4. Buyers Taking Action Are Bolstering Future Success
Procuring in today's PPA market is far from straightforward. PPA prices have surged in recent years alongside immense regulatory uncertainty and policy flux. The OBBBA's aggressive phase-out of tax credits for wind and solar projects has placed a meaningful cap on the number of assets that can secure the federal tax credits that are key to project financing. Without these credits, PPA prices are essentially guaranteed to continue rising in the coming years — especially into 2028 and beyond.
Tax-credit-qualified project supply is still relatively strong, but each passing week sees more of this capacity contracted for. With tech companies and data center developers procuring aggressively, other corporate players that take action today are helping to safeguard their future needs.
While today's market can feel complex and overwhelming, LevelTen has extensive experience supporting a wide variety of corporate entities in finding PPA success. Sarah Wolf, LevelTen Director of North American Transactions, provided buyer attendees with a rundown of PPA procurement best practices to help ensure their transactional success during the Summit’s "Corporate Clean Energy Procurement Fundamentals" session.

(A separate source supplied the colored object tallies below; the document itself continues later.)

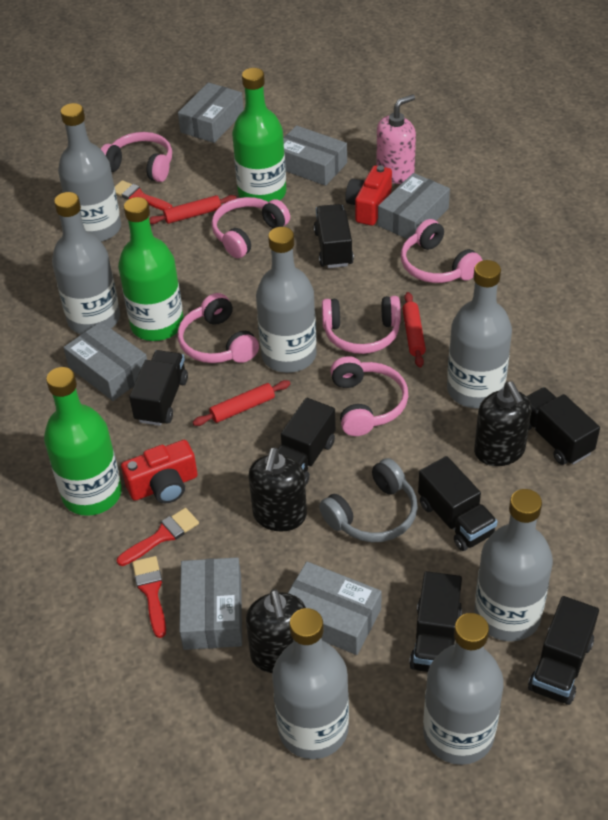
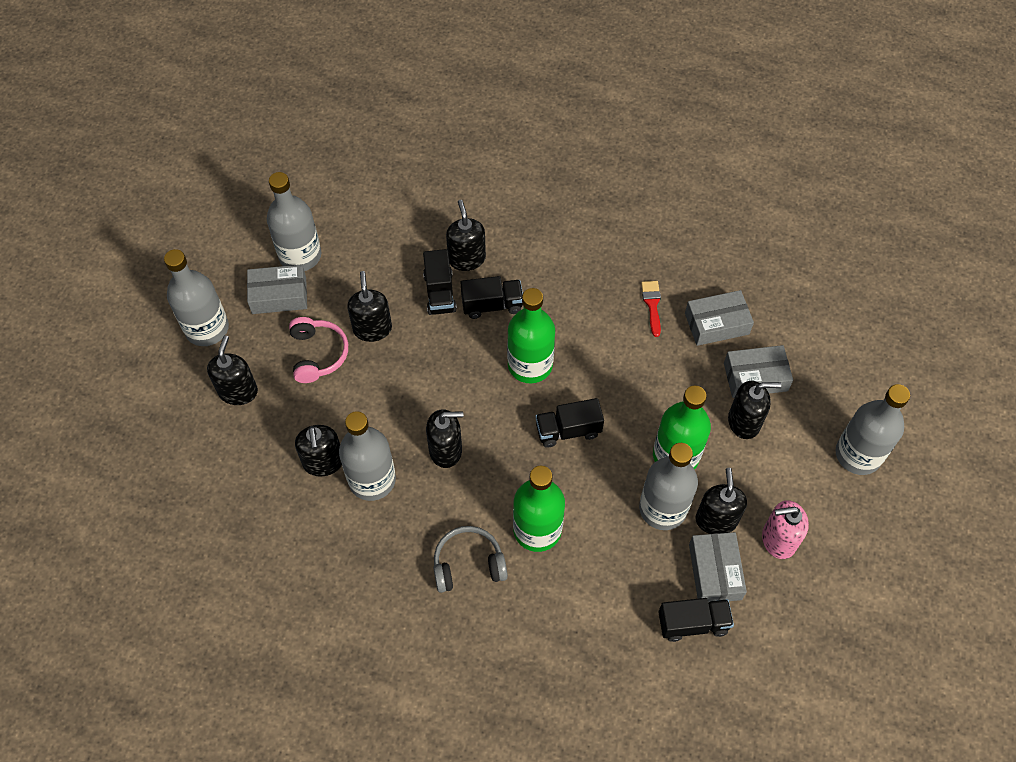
black soap dispenser: 3 -> 7
black truck: 7 -> 4
grey bottle: 7 -> 5
grey box: 6 -> 4
pink headphones: 6 -> 1
red brush: 3 -> 1
red camera: 2 -> 0
red rolling pin: 3 -> 0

5. Monitoring PPA Performance Is Hard — But Doesn't Have To Be
CEBA's deal tracker figures drive home the enormous volumes of clean energy corporate buyers have helped bring online in the US. As more signed contracts turn into active projects with real financial and operational performance to oversee, buyers’ ability to actively — and accurately — monitor their PPA portfolios has become a growing concern.
Liza Reines, Operations Business Line Leader at LevelTen, helped assuage portfolio-performance anxieties at the Summit’s "You have a PPA (or several)... now what?" roundtable discussion. LevelTen's Performance Monitoring tool ensures corporate offtakers can easily understand their PPAs' performance with granularity and confidence, without getting buried in spreadsheets and being encumbered by manual processes. As PPA portfolios grow and market conditions remain dynamic, scalable approaches for monitoring portfolio performance will prove essential.
Looking Ahead
Every CEBA event provides important opportunities for the industry to connect, problem-solve, and collectively forge the future of clean energy procurement. This year proved no different, with ample discussion and debate on evolving market dynamics, shifting policy conditions, and opportunities emerging in markets at home and abroad. We look forward to continuing the inspiring conversations the 2026 Summit sparked among the CEBA community, and all others committed to pushing the energy transition forward.